Nov 9, 2010

Index Remained Fragmented EVEN AFTER Index Rebuild Job

I had an interesting thing to find out this week. An Organization had an issue: Their queries are running extremely slow. They did some research on this. They found that even simple queries which uses index seek too are extremely slow. They copied the data into another database and created the indexes and executed again. They were quite fast. There were no other processes running when this test was carried out.

Through another friend of mine they got my contacts and they called me. I got the execution plans from both databases and they were identical. Then with the help from them, I ran a query using sys.dm_db_index_physical_stats against this index and found that it is fragmented. They rebuilt the index and the query started working well again.

Using the same DMV against other tables, I found out that the indexes are fragmented. They sent me the figures they received using dm_db_index_physical_stats Fragmented means some are 80% - 95% fragmented. To be honest with you, I even saw a few indexes showing 100% fragmentation which I have never seen before. I asked them to rebuild the indexes. Later I explained them how these house keeping jobs could be automated.

After a couple of weeks, they called me again. The indexes are fragmented again. I asked them whether they have added the index maintenance job. They answered back saying they have an index maintenance task as part of the database maintenance job and even made it as the first task of the job, [which runs on Sunday nights] but that has not resolved the issue.


First of all I asked them whether there is any other huge process like ETL job running afterwards. They politly said, that the index maintenance task is just part of the database maintenance task and they don’t do any other tasks in the nights. They do other things, like backing up database and executing few DBCC commands as part of the database maintenance jobs

I was clueless. I just tried another blind shot. I asked another question to run the physical stats on Monday morning to see the results.
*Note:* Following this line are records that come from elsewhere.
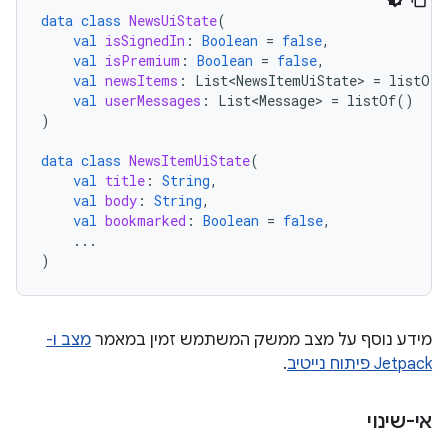
data
class
NewsUiState
(
val
isSignedIn
:
Boolean
=
false
,
val
isPremium
:
Boolean
=
false
,
val
newsItems
:
List<NewsItemUiState>
=
listOf
(
val
userMessages
:
List<Message>
=
listOf
()
)
data
class
NewsItemUiState
(
val
title
:
String
,
val
body
:
String
,
val
bookmarked
:
Boolean
=
false
,
...
)
מידע נוסף על מצב ממשק המשתמש זמין במאמר
מצב ו-
Jetpack פיתוח נייטיב
.
אי-שינוי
When they came back with the results, it showed like the rebuild index didn’t make any improvement.

I lost my patience. Is this step enabled? I even logged into their system (with the permission from their management) and checked the job. Yes it is. Then what is going wrong?
While checking I just checked the other jobs too. There I found the issue. The last step of the job was Shrink database. I remembered this basically a major re-organizing event. I moves the data/index pages drastically.

Is this the cause for the issue?

My tests on a different server showed me that shrinking the database could cause fragmentation of indexes. Additionally, I was able to get some blogs too on this subject. The best blog I got was this:

http://blogs.msdn.com/b/sqlserverstorageengine/archive/2006/06/13/629059.aspx

One paragraph says this:
“Shrinking a database file moves pages from the end of the allocated range of a database file to somewhere at the front of the file, below the shrink threshold. It pays no attention to any index ordering or potential fragmentation. Hence, shrink operations on data files are excellent ways to introduce significant logical fragmentation.”
When you read this paragraph, if you think this clearly says the issue, you should read the next line:
“I've seen people who's maintenance plans are a nightly rebuild of all indexes, followed by a database shrink - total waste of time!”
I disabled the shrink database task. Even though it took some time to understand the issue, it is a good learning for me.

2 comments:

Dinesh Asanka said...

Brad also does not adovate to use shrink. I think I saw same issue in Pinal's SQLAuthority.com site. Will look for that and will post it here

Prithiviraj kulasinghan said...

Thanks Dinesh! Shrink database is something should not be done to a database unless there was a major delete process before. (I consider this as an extreme situation).
If shrink happens, rebuild the indexes after wards. Period.